In prior studies, anxiety and musical exposure was investigated, but yielded results
showing both a decrease in anxiety and increase in anxiety. As such, it is possible that
there is a "dose" of musical exposure that would achieve optimal anti-anxiety effects,
with decreasing efficacy when undershot or overshot. In previous studies, it has been
demonstrated that specific selections of Mozart Sonata's, composed with specific rhythms
and modes have helped improve patient anxiety through patient mechanisms. As such, this
study will continue to use music described in Conrad's previous studies not only as a
control mechanism for exposure, but also utilizing already established principals and
groundwork.
Once the subject is recruited, patient demographic data and baseline vital signs
(including anxiety levels) will be recorded from the patient charts that have been filled
out by the patient's provider. Anxiety assessment will be on a scale of 0-10 and the
patient will simply be asked to rate their anxiety on that scale, with 0 being absolutely
no anxiety and a 10 being the most anxious they have ever felt.
In the exposure group, an investigator will come in with a stereo music player with
external speakers that will have the musical pieces pre-loaded. The investigator will be
in charge of setting up the music player and starting the music. The patients will then
proceed with their predetermined listening time of music. Upon completion, vital signs
(including anxiety levels) will once again be collected by the patient's providers and
recorded by the investigator. The investigator will also ask a few questions that assess
the patient's experience throughout the study and their experience with listening to and
playing musical instruments.
In the control group, an investigator will proceed with a predetermined time of no music.
Participants and supporting staff would be asked not to play music in the room during the
observed time. Upon completion, vital signs (including anxiety levels) will once again be
collected by the patient's providers and recorded by the investigator. The investigator
will also ask a few questions that assess the patient's experience throughout the study
and their experience with listening to and playing musical instruments.
This study will be performing an Up-Down sequential allocation study using Dixon's method
to estimate the minimum dose, which provides a 50% chance of reducing anxiety.
Specifically, the investigators will start at a musical exposure of 15 minutes for the
first study participant. Upon collecting the first participant's anxiety score post-music
exposure, the differences in pre-exposure and post-exposure anxiety scores will be
calculated. The second study participant will have their exposure time "stepped up" or
increased, by 5 minutes if the first study subject results in a failure, defined as
either no change or an increase in their post-exposure anxiety. If there was a decrease
in anxiety post-exposure, or a "success", then the second subject will have their
exposure time reduced by 5 minutes, or "stepped down". From there, the third
participant's exposure time will be adjusted based on the outcomes of the second
participant. This method and pattern will be applied for all subsequent participants in
order to find the lowest duration of music exposure to achieve an effective dose.

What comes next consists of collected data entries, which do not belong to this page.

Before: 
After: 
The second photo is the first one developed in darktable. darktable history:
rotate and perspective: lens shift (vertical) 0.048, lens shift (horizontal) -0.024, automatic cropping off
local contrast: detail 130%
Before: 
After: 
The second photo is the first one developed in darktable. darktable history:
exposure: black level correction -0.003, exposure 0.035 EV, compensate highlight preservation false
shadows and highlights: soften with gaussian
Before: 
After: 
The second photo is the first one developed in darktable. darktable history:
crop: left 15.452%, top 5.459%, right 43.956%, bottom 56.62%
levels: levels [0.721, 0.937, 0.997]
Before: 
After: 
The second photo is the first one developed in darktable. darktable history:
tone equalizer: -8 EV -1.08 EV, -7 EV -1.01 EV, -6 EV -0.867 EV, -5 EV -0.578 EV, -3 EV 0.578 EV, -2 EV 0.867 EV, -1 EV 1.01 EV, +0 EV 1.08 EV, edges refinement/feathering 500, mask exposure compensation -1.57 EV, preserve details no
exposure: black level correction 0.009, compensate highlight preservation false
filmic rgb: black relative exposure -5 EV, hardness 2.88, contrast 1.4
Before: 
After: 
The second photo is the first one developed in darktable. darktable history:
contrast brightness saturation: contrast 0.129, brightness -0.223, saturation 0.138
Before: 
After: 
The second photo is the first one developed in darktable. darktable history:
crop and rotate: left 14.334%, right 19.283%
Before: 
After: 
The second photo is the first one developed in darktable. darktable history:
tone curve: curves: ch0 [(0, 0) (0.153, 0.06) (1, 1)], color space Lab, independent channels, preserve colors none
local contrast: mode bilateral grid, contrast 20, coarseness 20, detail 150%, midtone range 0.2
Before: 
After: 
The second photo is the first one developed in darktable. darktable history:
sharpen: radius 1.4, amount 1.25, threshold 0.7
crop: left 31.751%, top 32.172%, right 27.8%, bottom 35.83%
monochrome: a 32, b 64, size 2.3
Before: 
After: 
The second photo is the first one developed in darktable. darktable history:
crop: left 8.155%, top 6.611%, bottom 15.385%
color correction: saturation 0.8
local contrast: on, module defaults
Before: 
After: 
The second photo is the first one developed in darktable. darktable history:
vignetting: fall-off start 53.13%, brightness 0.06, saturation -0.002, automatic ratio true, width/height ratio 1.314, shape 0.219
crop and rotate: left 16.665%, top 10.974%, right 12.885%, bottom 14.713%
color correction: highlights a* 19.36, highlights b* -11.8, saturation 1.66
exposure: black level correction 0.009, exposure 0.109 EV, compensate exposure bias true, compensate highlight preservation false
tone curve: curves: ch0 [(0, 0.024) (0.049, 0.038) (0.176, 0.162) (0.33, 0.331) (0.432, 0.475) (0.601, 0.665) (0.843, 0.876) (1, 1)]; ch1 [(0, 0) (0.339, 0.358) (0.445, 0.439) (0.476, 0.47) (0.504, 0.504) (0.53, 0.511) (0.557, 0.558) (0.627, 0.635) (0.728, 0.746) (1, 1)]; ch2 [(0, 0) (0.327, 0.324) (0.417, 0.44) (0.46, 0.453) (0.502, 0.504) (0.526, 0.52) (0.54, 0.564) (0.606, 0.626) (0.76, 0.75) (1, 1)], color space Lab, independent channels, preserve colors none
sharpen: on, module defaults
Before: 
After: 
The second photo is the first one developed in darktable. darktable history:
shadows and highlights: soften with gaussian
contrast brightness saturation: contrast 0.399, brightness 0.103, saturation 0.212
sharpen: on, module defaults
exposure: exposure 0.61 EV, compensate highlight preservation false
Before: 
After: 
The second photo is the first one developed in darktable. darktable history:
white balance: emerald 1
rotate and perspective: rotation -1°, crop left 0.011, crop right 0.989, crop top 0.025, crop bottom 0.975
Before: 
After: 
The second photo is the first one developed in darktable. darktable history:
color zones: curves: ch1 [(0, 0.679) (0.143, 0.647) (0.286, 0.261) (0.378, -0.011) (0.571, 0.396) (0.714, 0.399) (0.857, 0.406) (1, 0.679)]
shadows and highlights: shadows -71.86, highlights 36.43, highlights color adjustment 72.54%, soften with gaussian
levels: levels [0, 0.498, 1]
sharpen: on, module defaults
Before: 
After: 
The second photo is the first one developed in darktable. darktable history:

The same Up-Down sequential allocation study method will be utilized for the control
group. Specifically, the investigators will start with no-music exposure of 15 minutes
for the first study participant. Upon collecting the first participant's anxiety score
post-no-music exposure, the differences in pre-exposure and post-exposure anxiety scores
will be calculated. The second study participant will have their exposure time "stepped
up" or increased, by 5 minutes if the first study subject results in a failure, defined
as either no change or an increase in their post-exposure anxiety. If there was a
decrease in anxiety post-exposure, or a "success", then the second subject will have
their exposure time reduced by 5 minutes, or "stepped down". From there, the third
participant's exposure time will be adjusted based on the outcomes of the second
participant. This method and pattern will be applied for all subsequent participants in
order to find the lowest duration of music exposure to achieve an effective dose.
The absolute minimal musical exposure time will be set at 1 minute and if the effective
dose is achieved at 1 minute, the investigators will start each subsequent patient at 1
minute of musical exposure. After the first 5-minute exposure is achieved, from either
success or failures, the time increments will be adjusted by increments of 1 minute
instead of the previous 5. For example, a failure at 5 minutes will result in the
subsequent patient to have an exposure time of 6 minutes, while a success at 5 minutes
will result in the subsequent patient to have an exposure time of 4 minutes. The patients
in the exposure arm will all listen to Mozart music played for them from a speaker that
will be controlled by the investigator. The study will terminate once the investigators
achieve 6 "cross overs" between up and down steps or if 30 participants have been
recruited-whichever comes first. Statistical analysis and final ED50 determination will
be done using methods described by Dixon and Massey.